**To-do item**
Show every line of the material that contains the word "حقوقی", treating uppercase and lowercase as different.

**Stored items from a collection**
_ _ _
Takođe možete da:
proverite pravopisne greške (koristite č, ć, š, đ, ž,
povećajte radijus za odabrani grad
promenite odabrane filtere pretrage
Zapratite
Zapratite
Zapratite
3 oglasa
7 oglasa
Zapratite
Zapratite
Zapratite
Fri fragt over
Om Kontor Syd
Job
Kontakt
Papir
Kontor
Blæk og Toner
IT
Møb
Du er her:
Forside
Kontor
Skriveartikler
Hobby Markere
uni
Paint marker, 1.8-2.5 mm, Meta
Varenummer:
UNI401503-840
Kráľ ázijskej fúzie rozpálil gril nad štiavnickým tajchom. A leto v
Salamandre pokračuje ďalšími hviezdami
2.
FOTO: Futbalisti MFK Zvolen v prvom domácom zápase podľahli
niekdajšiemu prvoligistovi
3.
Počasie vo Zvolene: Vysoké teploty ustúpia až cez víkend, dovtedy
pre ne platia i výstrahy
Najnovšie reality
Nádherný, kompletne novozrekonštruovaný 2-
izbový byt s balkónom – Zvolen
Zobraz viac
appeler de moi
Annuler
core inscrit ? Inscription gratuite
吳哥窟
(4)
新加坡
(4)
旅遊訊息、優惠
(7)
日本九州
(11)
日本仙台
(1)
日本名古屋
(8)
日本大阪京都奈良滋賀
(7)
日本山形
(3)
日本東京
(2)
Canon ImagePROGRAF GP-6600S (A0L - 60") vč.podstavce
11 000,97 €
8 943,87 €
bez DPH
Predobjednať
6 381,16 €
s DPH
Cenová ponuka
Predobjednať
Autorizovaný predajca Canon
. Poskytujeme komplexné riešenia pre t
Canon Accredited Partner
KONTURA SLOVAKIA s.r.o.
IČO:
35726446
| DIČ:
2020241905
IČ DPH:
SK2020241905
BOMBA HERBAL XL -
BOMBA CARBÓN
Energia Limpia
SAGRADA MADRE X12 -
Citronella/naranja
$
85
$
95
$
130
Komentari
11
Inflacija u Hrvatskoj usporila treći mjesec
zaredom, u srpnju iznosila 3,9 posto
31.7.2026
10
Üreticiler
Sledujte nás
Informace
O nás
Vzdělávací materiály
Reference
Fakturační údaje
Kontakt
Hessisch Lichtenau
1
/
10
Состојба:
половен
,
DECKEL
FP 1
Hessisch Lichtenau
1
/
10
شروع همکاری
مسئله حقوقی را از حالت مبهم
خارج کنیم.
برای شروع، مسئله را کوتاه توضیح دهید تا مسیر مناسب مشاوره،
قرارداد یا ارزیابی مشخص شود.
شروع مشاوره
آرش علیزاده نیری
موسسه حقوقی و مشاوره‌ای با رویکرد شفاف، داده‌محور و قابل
_ _ _
**Result**
مسئله حقوقی را از حالت مبهم
موسسه حقوقی و مشاوره‌ای با رویکرد شفاف، داده‌محور و قابل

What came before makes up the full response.